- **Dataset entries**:
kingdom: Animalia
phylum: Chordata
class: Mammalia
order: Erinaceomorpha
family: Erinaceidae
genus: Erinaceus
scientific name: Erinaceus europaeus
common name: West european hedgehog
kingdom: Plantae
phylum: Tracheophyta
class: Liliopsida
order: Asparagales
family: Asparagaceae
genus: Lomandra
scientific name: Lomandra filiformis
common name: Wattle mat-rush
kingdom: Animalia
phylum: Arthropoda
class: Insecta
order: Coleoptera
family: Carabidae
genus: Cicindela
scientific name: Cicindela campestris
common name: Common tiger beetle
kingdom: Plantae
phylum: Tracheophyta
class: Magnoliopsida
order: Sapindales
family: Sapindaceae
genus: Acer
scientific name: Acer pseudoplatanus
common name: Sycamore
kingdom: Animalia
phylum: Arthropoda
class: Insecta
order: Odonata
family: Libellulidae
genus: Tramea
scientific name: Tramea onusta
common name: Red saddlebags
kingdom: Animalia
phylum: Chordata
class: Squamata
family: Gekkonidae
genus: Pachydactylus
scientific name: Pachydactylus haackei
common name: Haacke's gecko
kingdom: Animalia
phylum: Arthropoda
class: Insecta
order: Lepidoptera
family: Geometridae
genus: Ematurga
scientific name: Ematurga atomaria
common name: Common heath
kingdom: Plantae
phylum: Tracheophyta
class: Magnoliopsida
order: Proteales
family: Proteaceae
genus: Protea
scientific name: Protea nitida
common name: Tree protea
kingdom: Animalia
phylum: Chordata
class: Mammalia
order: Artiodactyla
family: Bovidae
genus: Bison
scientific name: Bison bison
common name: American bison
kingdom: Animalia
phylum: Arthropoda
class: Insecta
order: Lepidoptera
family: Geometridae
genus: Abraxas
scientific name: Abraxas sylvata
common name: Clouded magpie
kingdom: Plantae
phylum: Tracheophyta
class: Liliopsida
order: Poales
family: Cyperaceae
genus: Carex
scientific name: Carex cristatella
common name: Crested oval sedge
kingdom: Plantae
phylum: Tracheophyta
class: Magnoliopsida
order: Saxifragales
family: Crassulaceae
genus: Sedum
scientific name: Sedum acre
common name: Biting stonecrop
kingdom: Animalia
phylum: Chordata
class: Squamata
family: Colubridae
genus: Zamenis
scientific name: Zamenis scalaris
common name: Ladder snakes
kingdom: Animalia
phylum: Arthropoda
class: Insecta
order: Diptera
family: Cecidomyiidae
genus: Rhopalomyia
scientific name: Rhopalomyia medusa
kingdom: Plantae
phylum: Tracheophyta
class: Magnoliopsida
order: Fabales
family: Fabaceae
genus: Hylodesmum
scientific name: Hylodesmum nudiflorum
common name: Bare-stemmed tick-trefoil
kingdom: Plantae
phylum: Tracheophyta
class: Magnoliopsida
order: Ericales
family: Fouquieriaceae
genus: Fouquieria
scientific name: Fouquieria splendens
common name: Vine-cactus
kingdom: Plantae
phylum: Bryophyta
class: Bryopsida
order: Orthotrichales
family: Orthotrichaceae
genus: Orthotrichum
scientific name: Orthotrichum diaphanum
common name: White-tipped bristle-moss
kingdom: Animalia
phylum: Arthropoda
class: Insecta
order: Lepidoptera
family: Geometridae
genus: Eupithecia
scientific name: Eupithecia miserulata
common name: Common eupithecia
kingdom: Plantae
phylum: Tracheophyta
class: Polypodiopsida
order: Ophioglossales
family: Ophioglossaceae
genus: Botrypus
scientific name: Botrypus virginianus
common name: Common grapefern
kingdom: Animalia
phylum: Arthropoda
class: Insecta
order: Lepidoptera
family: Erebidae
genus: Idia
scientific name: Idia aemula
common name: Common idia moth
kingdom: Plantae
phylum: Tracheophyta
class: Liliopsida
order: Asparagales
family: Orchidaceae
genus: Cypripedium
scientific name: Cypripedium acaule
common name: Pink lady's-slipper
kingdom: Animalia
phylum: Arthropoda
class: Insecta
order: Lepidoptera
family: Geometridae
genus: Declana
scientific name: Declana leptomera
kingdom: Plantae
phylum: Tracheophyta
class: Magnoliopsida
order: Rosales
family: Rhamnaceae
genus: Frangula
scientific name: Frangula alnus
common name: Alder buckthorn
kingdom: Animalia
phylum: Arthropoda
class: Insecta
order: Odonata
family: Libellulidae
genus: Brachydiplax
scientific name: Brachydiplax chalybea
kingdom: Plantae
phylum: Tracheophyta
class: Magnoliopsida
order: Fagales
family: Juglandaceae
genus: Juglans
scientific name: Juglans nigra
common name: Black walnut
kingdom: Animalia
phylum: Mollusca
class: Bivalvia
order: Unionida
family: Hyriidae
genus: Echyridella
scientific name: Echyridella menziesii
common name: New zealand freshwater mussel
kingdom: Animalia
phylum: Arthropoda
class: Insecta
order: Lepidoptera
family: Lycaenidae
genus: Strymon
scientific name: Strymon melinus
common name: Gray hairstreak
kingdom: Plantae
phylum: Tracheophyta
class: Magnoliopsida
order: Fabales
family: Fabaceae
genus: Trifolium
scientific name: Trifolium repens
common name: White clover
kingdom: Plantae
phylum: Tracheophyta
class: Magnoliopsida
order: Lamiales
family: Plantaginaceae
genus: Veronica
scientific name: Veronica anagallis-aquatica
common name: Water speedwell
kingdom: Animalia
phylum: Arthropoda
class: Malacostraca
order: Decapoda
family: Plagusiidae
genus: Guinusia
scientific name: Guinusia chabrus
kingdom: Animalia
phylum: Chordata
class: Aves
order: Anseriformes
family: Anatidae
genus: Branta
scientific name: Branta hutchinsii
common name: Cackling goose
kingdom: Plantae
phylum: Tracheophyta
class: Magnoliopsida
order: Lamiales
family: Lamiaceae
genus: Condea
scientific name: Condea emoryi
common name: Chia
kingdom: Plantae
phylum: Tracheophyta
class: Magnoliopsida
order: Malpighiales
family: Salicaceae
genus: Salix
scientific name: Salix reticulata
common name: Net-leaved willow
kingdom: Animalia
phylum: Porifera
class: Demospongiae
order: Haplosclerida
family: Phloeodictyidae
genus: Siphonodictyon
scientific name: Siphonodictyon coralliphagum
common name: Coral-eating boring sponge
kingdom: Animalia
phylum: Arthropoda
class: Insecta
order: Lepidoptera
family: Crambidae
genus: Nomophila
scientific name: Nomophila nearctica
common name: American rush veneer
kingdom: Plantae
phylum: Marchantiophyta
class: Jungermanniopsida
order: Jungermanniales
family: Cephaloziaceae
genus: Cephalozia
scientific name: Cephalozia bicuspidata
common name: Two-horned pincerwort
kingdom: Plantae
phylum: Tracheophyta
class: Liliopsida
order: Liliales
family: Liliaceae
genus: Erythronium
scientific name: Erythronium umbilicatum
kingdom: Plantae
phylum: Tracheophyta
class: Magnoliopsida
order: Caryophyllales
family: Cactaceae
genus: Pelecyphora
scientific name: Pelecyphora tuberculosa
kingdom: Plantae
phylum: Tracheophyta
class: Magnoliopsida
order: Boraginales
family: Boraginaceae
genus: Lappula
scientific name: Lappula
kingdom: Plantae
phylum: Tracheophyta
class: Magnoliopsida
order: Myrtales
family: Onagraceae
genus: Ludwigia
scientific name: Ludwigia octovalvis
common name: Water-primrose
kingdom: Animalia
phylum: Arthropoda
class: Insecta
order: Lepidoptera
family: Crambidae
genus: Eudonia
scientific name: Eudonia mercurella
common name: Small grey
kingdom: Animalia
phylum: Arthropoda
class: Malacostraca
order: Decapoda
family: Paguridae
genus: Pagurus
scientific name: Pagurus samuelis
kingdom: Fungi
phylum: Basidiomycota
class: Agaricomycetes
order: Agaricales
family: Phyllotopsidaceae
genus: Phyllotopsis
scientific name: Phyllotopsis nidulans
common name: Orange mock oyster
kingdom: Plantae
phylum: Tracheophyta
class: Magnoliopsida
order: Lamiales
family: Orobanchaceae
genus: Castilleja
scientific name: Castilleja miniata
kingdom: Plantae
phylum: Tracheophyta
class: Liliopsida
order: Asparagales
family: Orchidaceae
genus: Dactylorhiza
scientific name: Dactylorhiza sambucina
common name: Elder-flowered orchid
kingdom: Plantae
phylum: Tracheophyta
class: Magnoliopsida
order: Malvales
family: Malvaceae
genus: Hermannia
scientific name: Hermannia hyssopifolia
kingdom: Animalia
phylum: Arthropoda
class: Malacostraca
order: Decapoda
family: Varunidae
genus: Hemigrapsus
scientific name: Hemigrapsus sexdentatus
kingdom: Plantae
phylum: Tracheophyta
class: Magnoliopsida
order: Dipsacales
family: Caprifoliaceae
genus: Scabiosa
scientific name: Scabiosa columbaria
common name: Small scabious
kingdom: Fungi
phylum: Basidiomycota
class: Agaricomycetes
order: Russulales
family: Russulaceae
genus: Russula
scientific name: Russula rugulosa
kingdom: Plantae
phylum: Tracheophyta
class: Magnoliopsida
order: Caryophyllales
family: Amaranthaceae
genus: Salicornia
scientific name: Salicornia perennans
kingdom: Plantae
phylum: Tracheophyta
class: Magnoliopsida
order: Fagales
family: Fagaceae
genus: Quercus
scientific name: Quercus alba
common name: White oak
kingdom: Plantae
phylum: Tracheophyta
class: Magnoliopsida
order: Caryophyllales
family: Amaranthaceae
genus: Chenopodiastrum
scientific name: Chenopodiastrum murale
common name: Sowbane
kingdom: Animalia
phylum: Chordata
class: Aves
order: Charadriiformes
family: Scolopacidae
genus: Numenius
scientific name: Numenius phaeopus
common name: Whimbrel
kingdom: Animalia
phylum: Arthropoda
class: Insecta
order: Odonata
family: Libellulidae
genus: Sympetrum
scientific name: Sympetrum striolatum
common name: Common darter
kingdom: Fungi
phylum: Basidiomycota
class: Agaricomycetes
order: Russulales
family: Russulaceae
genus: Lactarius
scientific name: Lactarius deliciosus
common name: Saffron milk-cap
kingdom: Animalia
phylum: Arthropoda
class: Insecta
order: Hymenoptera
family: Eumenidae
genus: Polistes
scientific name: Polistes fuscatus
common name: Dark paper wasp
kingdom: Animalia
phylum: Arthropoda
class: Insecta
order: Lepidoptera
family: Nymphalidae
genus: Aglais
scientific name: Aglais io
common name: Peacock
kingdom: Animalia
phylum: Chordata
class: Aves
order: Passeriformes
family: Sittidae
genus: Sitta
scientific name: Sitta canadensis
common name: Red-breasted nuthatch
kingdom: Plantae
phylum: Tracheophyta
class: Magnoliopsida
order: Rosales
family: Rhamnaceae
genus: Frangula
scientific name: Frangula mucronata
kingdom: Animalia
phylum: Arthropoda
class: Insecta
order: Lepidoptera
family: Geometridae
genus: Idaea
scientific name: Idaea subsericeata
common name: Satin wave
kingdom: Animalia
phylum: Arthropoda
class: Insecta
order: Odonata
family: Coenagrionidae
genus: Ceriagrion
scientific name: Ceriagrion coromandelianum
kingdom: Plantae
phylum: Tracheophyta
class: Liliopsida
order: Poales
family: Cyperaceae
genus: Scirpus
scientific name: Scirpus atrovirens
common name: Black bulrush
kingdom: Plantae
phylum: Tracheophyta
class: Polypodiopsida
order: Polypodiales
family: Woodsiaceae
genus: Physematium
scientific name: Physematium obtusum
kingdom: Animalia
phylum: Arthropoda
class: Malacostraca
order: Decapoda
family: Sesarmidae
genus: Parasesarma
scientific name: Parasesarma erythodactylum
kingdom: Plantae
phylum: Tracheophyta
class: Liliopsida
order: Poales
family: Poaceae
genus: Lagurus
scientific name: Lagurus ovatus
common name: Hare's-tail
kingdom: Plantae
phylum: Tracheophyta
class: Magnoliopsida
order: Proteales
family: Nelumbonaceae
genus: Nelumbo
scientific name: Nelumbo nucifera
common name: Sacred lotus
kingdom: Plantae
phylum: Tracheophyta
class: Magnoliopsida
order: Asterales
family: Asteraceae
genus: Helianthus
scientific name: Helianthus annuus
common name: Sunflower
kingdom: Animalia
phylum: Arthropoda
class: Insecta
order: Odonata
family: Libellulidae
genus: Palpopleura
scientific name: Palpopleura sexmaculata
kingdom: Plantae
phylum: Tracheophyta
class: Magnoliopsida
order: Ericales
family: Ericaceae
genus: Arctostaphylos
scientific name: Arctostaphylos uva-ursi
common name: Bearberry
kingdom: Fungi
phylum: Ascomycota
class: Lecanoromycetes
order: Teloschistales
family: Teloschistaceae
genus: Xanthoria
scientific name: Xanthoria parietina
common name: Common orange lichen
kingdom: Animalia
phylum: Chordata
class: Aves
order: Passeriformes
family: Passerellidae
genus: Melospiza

- **THE REQUEST**:
Starting at the line that contains "order: Asterales" and ending at the last line of the records, output only those lines as a Markdown table with the columns Row and Line, numbering each row and leaving out any blank lines.

- **TASK ANSWER**:
| Row | Line |
|---|---|
| 1 | order: Asterales |
| 2 | family: Asteraceae |
| 3 | genus: Helianthus |
| 4 | scientific name: Helianthus annuus |
| 5 | common name: Sunflower |
| 6 | kingdom: Animalia |
| 7 | phylum: Arthropoda |
| 8 | class: Insecta |
| 9 | order: Odonata |
| 10 | family: Libellulidae |
| 11 | genus: Palpopleura |
| 12 | scientific name: Palpopleura sexmaculata |
| 13 | kingdom: Plantae |
| 14 | phylum: Tracheophyta |
| 15 | class: Magnoliopsida |
| 16 | order: Ericales |
| 17 | family: Ericaceae |
| 18 | genus: Arctostaphylos |
| 19 | scientific name: Arctostaphylos uva-ursi |
| 20 | common name: Bearberry |
| 21 | kingdom: Fungi |
| 22 | phylum: Ascomycota |
| 23 | class: Lecanoromycetes |
| 24 | order: Teloschistales |
| 25 | family: Teloschistaceae |
| 26 | genus: Xanthoria |
| 27 | scientific name: Xanthoria parietina |
| 28 | common name: Common orange lichen |
| 29 | kingdom: Animalia |
| 30 | phylum: Chordata |
| 31 | class: Aves |
| 32 | order: Passeriformes |
| 33 | family: Passerellidae |
| 34 | genus: Melospiza |